Another student trains with throwing stars
(shuriken)
Women's week began on Saturday, August 2nd (2014), when one of the Shorin-Ryu Students from Utah was promoted to Yudansha Sho. Jasmina has been a long time student of Hanshi Rob Watson, 9th dan, who operates the Shorin-Ryu Karate dojo in Murray Utah. She successfully treated for black belt and was honored by presentation of her certificate by Grandmaster Hausel at the Utah Gassuku (outdoor training clinic) at the East Canyon Resort to the east of Salt Lake City.
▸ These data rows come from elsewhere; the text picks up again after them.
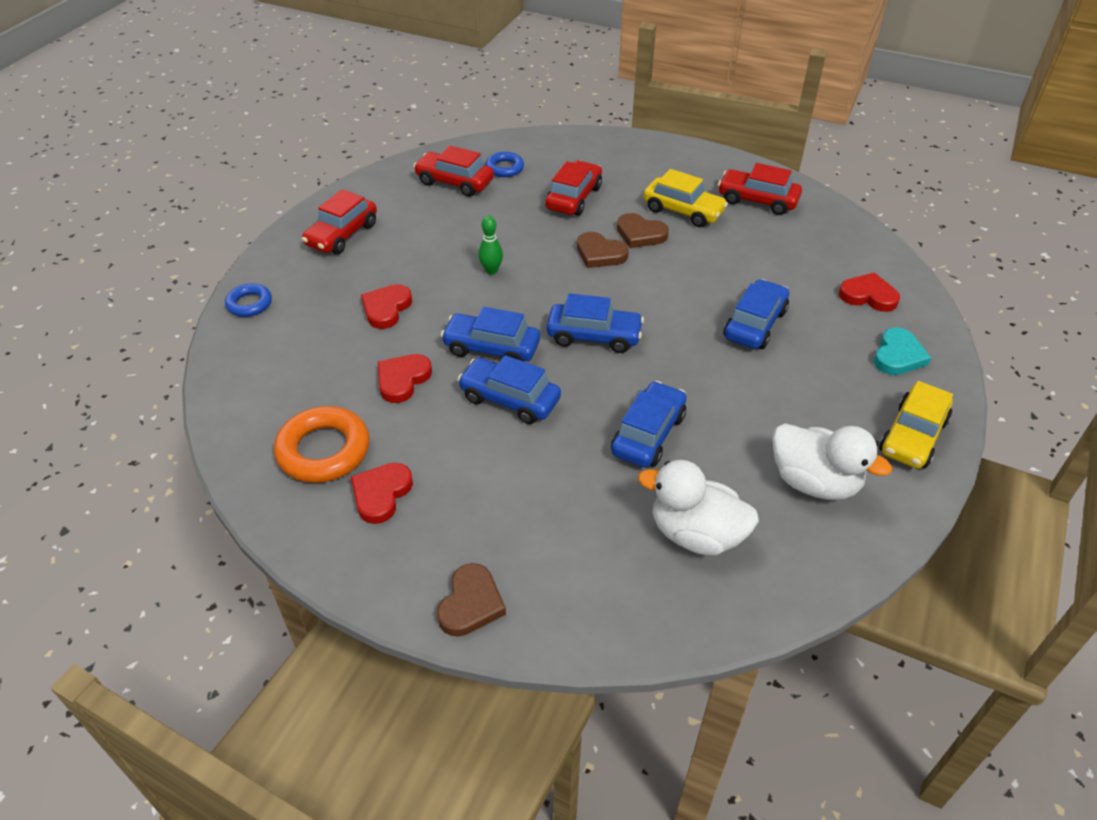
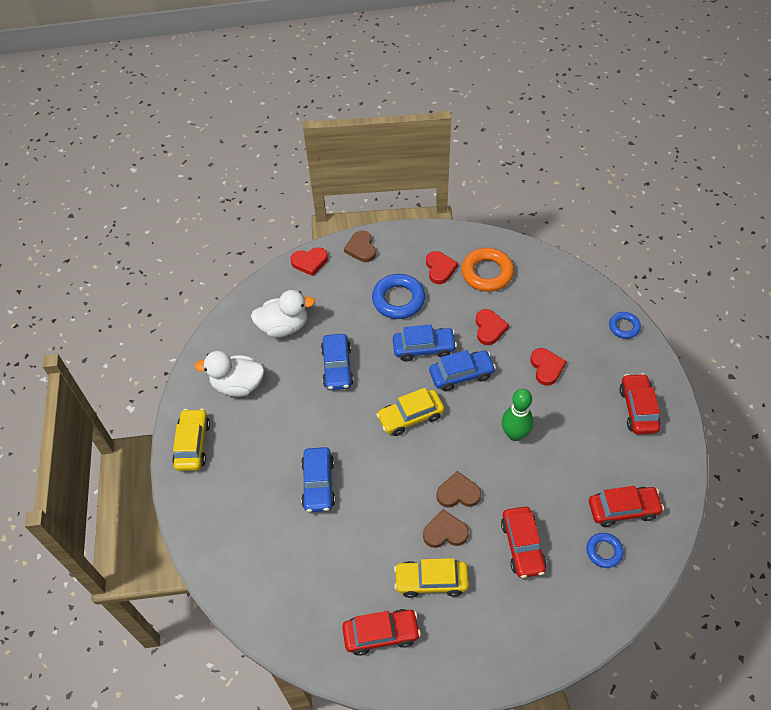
camera: 150 degrees right, 10 degrees up
(486, 481) = (398, 300): none -> blue ring
(491, 270) = (515, 434): green bowling pin -> green bowling pin, size x1.67
(594, 336) = (410, 417): blue car -> yellow car
(868, 296) = (253, 558): red heart -> red heart (309, 262)
(898, 356) = (217, 507): turquoise heart -> none

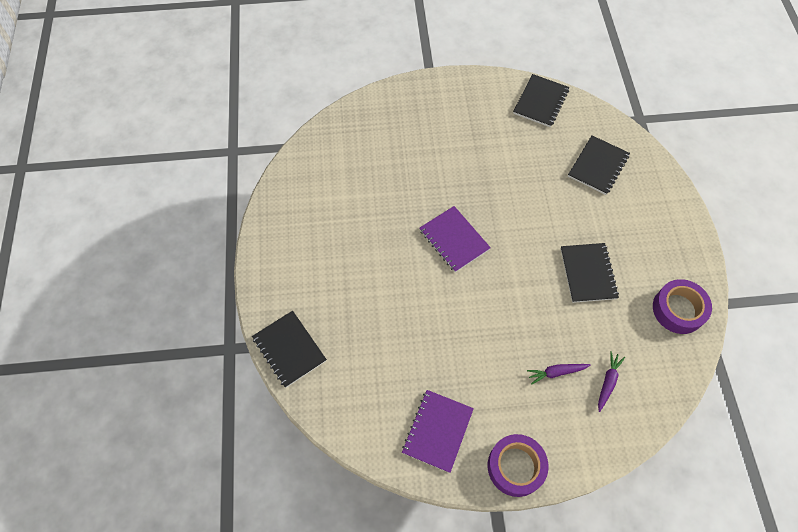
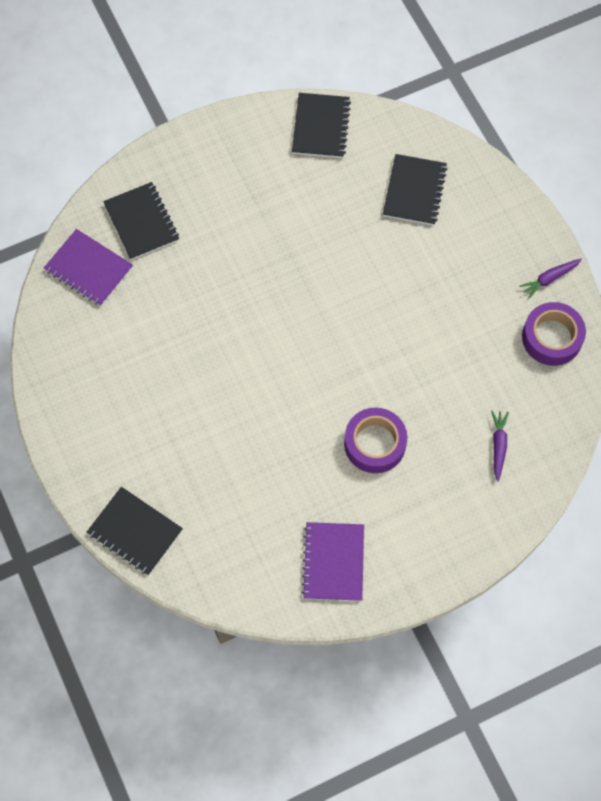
camera: 20 degrees left, 5 degrees up
(454, 240) = (276, 339): purple notebook -> purple notebook (89, 269)
(515, 467) = (428, 570): purple tape -> purple tape (375, 443)
(556, 372) = (440, 454): purple carrot -> purple carrot (549, 279)
(588, 273) = (441, 329): black notebook -> black notebook (141, 222)

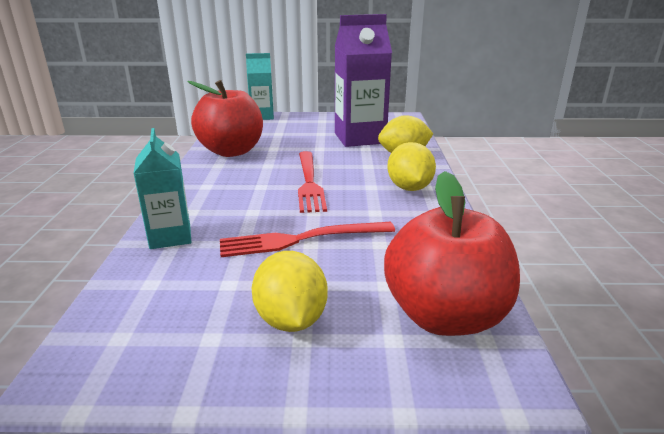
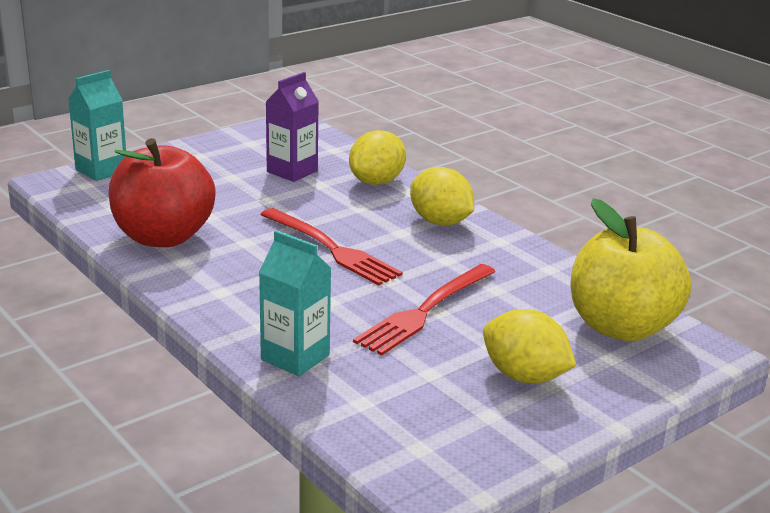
camera: 40 degrees left, 0 degrees up
(359, 138) = (292, 171): purple carton -> purple carton, size x0.60
(445, 316) = (621, 327): red apple -> yellow apple

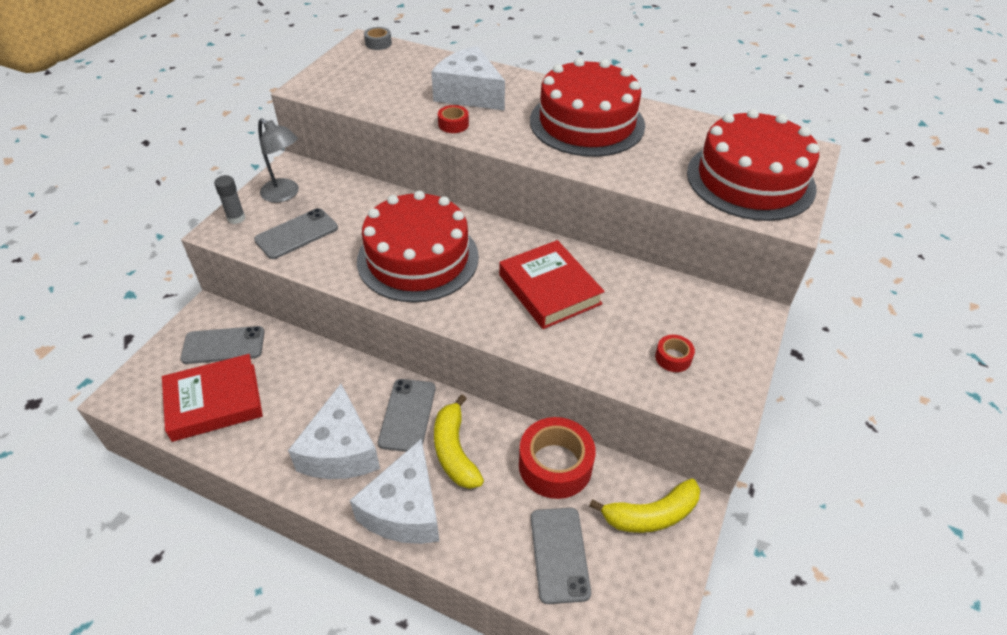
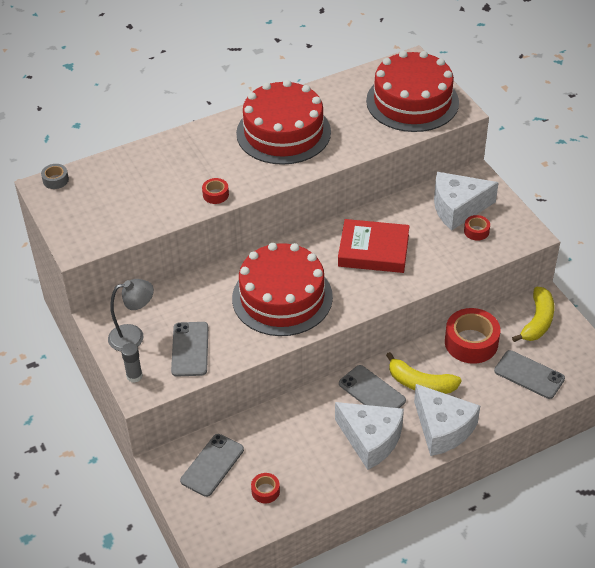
camera: 50 degrees left, 0 degrees up
(214, 401) = (265, 491): red book -> red tape
(469, 94) = (186, 168): white cheese -> white cheese (458, 208)

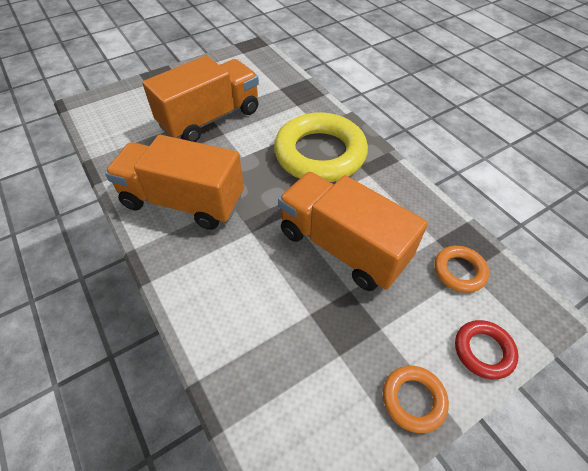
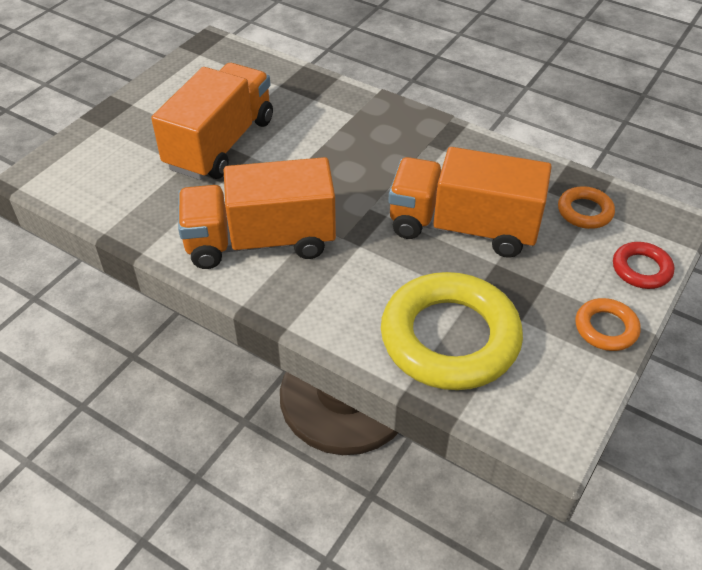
camera: 25 degrees left, 5 degrees down
(320, 154) = (378, 145): yellow ring -> yellow ring (450, 338)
This promotion was celebrated by a Bosnian dinner at her family's home Sunday evening.

Soke Hausel returned to Phoenix on Monday and was greeted the next day by the return of one of the karate club's favorite martial artists: Sensei Paula Borea. Sensei had a knee injury that progressively got worse after training years ago in taekwondo, which finally had to be corrected. We were all excited to see her return to the dojo. Sensei Paula is a Japanese-America and wanted to return to her roots by training in traditional karate from Okinawa - Shorin-Ryu. Sensei Paula is also a real samurai of samurai lineage! As a result, she is a real tiger in the Samurai Arts and the Okinawan martial arts weapons classes known as Kubodo.

She became a student at the Arizona School of Traditional karate in 2008 after Soke Hausel moved the world headquarters of Seiyo Shorin-Ryu known as a Hombu from the University of Wyoming to Chandler, Arizona. During this time, Soke taught classes in Tempe at Arizona State University, but decided to open a private training center on the border of Gilbert and Mesa rather than stay at ASU.

Last week, the karate club also received three new female students including Debora, Suzette and Rihanna. In addition, Megan returned from Japan after spending the summer with her grandparents and two of our students were promoted on Tuesday and Thursday of last week - both are school teachers. Janet was promoted to 9th kyu and Alexi was promoted to 3rd kyu. The kyu levels in karate are known as colored belt ranks below black belt. Then we had another student from Idaho sign up - another Megan, who is training to be a pilot.

Sensei Paula Borea trains with husband, Sensei Bill Borea at the Arizona School of
Traditional Karate in Mesa, Arizona
Our martial arts association (Seiyo No Shorin-Ryu Karate Kobudo Kai) featured one of our female martial artists in the 'Bushido' newsletter. Sensei Elena Finley from Casper, Wyoming finished graduate school at the Colorado Schoolof Mines in Golden Colorado and is in the final group for consideration by NASA for colonization on Mars! Wow, wouldn't that be a 'Kick' if she opened the first dojo on Mars! I'd bet there would be some serious jumping kicks!

Group of Wyoming martial artists include Hanshi Finley (Casper) in back.
 L to R in front are Uchi Deshi Heather From (Nebraska), Elena Finley
 (soon to be from Mars), and Dr. Florence Teule (France).